Hannah folgte seinem Blick und schüttelte ihn der
nächsten Sekunde entschieden den Kopf. Ungläubig
starrte sie Daniel an. „Hast du den Verstand verloren? Das
glaubst du doch selbst nicht“, stieß sie
verärgert aus. „Wieso nicht? Was hast du daran
auszusetzen? Er ist gutaussehend, reich und tierliebend.
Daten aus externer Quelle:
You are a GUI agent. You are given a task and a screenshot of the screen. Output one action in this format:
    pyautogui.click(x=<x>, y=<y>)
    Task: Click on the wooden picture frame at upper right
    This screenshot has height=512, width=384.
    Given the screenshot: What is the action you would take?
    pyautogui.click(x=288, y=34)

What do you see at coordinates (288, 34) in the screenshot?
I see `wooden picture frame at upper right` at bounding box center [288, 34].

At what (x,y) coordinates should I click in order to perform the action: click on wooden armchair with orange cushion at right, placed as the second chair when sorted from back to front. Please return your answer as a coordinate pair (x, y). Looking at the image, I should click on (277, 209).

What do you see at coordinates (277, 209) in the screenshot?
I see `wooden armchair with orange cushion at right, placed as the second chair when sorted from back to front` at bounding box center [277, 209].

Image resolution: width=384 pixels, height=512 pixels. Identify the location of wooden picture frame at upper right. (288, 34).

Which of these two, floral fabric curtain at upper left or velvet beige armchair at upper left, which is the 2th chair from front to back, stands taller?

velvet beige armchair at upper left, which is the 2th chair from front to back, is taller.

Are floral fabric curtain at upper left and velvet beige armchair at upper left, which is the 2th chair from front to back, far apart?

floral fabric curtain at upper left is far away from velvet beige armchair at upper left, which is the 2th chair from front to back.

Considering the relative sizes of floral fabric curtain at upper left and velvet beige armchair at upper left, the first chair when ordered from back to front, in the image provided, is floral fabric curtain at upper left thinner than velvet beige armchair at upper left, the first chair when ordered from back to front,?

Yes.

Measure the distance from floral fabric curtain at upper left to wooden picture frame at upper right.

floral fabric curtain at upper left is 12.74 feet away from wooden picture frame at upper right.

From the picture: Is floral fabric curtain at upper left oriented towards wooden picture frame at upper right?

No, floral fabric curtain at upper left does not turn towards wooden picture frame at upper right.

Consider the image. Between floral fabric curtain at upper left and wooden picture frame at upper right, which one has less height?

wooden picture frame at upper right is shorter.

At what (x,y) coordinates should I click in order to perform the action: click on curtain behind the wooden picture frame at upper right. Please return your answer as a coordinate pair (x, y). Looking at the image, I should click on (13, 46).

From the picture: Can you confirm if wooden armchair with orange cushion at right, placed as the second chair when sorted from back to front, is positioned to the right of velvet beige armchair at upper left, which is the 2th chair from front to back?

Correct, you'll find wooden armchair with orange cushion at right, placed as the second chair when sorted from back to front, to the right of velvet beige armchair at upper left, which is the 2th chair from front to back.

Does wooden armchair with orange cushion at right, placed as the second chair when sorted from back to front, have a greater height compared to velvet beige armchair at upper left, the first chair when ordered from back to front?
Er
interessiert sich sehr für deine Arbeit und er ist von Orcas
fasziniert. Ansonsten wäre er nicht hier. Und zwischen euch
beiden funkt es gewaltig.“ „Da funkt
überhaupt
nichts“, wehrte sie
energisch ab. „Ich habe ein Gespür für so
etwas, einen ganz besonderen Instinkt für die Liebe. Zwischen
euch knistert es, seit er auf das Boot gekommen ist. Oder warum sonst
versteckst du dich hier oben bei mir?“ „Ich
verstecke mich nicht. Ich wollte dir Gesellschaft leisten“,
behauptete Hannah knapp. Bezeichnend verdrehte Daniel die Augen.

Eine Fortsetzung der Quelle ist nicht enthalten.